__Task directions__. Select every line in the records below that contains the word "value" and copy those lines.

START Record extracts

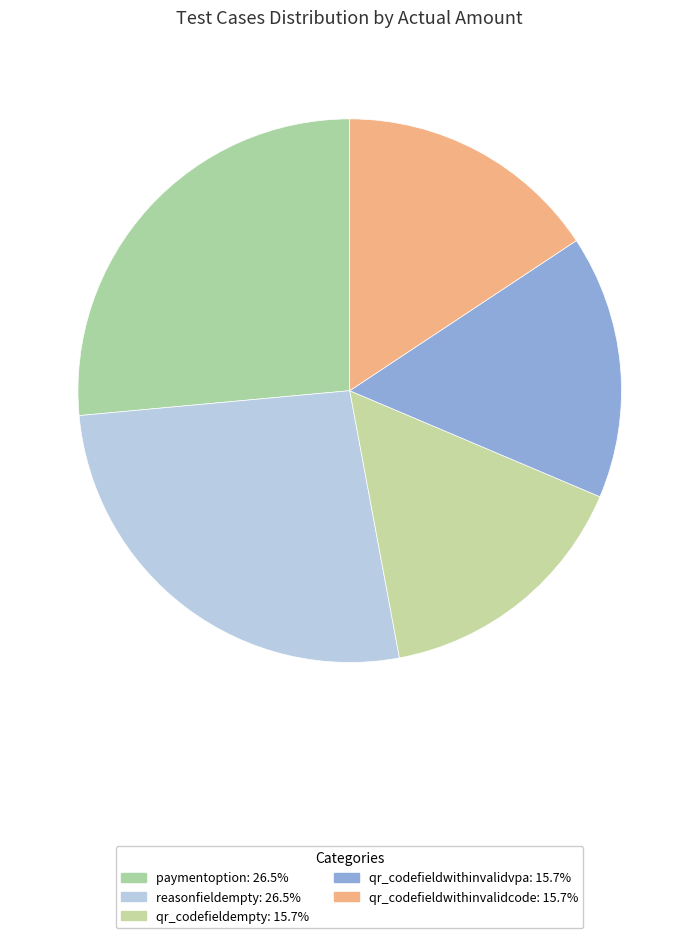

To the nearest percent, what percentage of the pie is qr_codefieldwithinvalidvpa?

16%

END Record extracts
START Record extracts

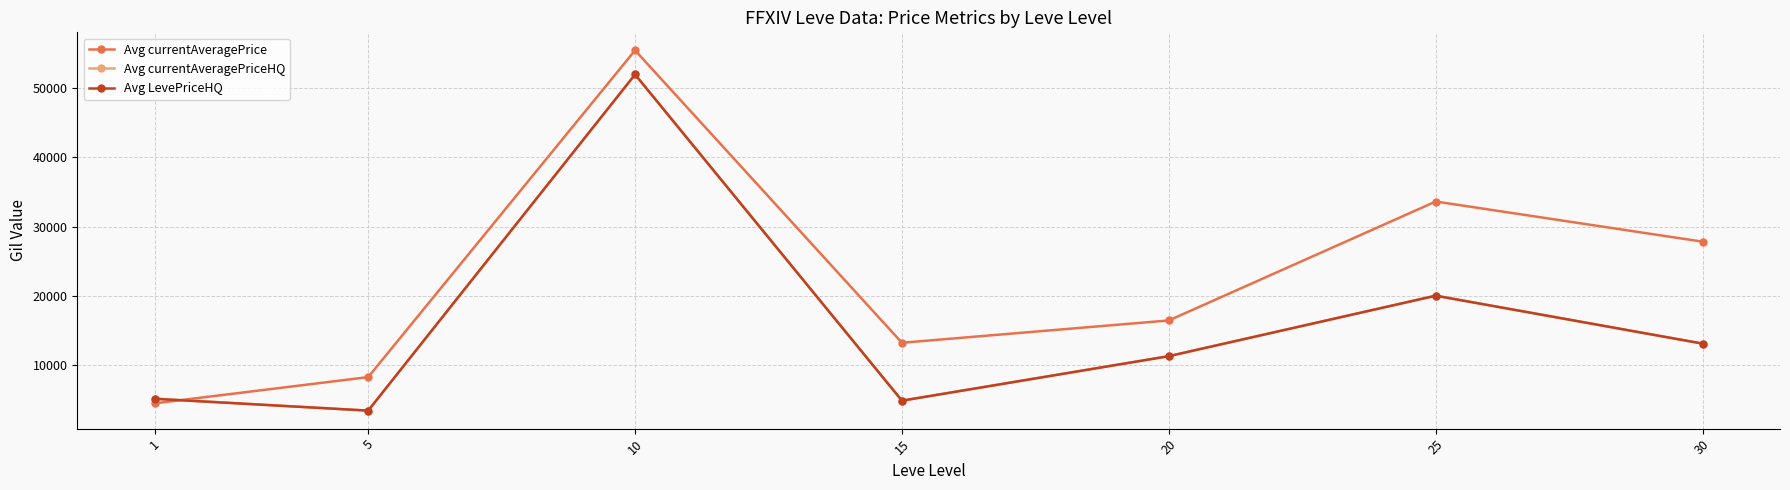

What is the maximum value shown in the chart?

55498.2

END Record extracts
START Record extracts

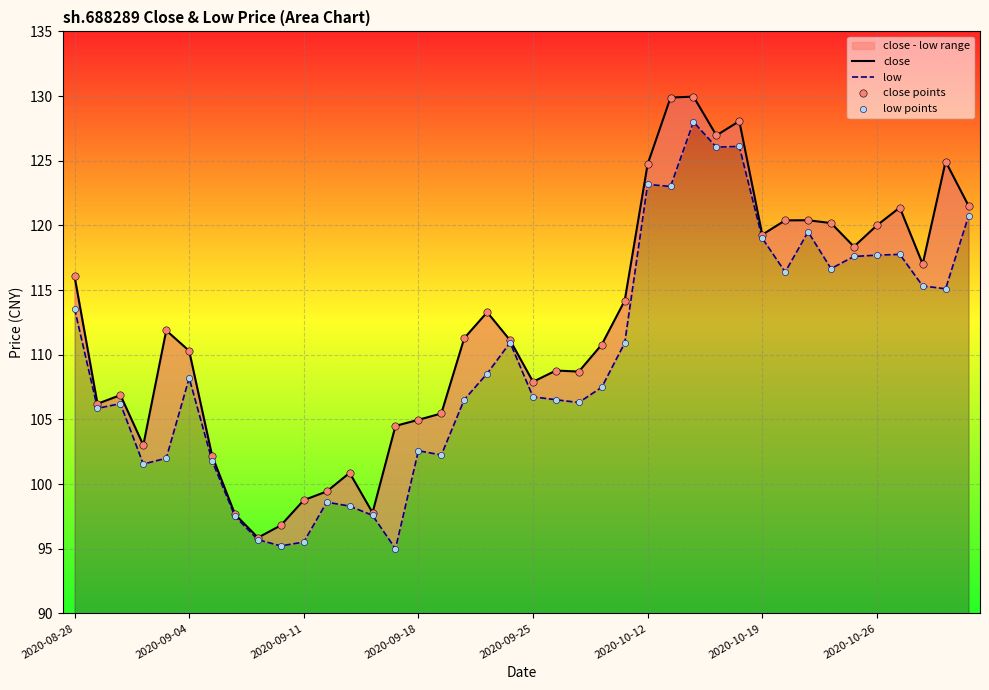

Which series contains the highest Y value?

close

END Record extracts

__Written solution__.
What is the maximum value shown in the chart?
Which series contains the highest Y value?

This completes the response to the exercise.